Among political independents, 61% oppose the funding, including 52% who oppose it strongly. Just 14% are in favor, with the remaining 24% saying they “don’t know.” Unsurprisingly, Democrats are all but unanimous, with 86% strongly opposed.
In our new poll, 51% of Americans say prices or the economy are their number one issue, and President Trump’s net approval rating across both issues is -36, with 66% opposed and 30% in favor.
Americans report high levels of anxiety about both their personal finances and the nation’s economy as a whole. At a moment when voters are already skeptical of Trump’s priorities, asking taxpayers to spend $1 billion on a ballroom project that Trump said private donors would fund is exactly the kind of thing that reinforces voters’ anxieties. Thus, an unusually bipartisan majority of Americans do not want to pay for it.

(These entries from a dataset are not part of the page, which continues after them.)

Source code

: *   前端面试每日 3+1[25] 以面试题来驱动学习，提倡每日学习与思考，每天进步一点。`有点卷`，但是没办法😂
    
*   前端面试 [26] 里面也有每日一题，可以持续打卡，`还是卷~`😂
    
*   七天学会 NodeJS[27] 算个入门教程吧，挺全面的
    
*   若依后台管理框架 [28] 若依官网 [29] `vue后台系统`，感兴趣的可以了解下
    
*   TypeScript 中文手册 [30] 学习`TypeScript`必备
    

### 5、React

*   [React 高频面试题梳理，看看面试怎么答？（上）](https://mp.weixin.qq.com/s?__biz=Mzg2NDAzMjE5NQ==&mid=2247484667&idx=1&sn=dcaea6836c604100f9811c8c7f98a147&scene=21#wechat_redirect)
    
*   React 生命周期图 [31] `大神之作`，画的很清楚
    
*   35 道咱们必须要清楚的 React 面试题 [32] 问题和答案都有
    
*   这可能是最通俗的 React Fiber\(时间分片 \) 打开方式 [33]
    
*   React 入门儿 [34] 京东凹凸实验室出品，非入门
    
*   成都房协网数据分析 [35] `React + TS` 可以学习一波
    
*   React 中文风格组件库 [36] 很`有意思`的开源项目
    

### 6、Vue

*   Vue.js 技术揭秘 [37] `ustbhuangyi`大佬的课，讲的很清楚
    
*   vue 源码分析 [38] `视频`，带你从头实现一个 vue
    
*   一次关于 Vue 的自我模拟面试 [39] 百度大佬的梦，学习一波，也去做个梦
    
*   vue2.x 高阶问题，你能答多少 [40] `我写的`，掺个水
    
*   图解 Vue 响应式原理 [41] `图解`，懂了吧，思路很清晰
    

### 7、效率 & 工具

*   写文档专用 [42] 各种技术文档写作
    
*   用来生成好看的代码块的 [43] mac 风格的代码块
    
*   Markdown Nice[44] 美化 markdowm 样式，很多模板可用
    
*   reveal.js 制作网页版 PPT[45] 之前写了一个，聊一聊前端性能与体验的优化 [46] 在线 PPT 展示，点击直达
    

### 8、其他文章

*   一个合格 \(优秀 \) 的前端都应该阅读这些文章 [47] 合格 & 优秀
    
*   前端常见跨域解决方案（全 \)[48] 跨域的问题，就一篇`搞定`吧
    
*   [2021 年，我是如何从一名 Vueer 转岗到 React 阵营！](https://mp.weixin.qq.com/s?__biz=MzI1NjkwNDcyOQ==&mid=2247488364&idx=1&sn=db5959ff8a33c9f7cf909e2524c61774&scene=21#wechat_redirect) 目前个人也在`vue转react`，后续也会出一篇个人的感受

The May 2026 Strength In Numbers/Verasight poll surveyed 1,520 U.S. adults from May 18-19, 2026. The margin of sampling error is ±2.7%.




And it's a good thing I wrote this early, because it looks like Republicans in the Senate just killed the ballroom funding! https://www.politico.com/news/2026/05/20/ballroom-security-funding-reconciliation-00930193
The only people dancing in that ballroom will be the citizens tearing it down, Berlin-wall style.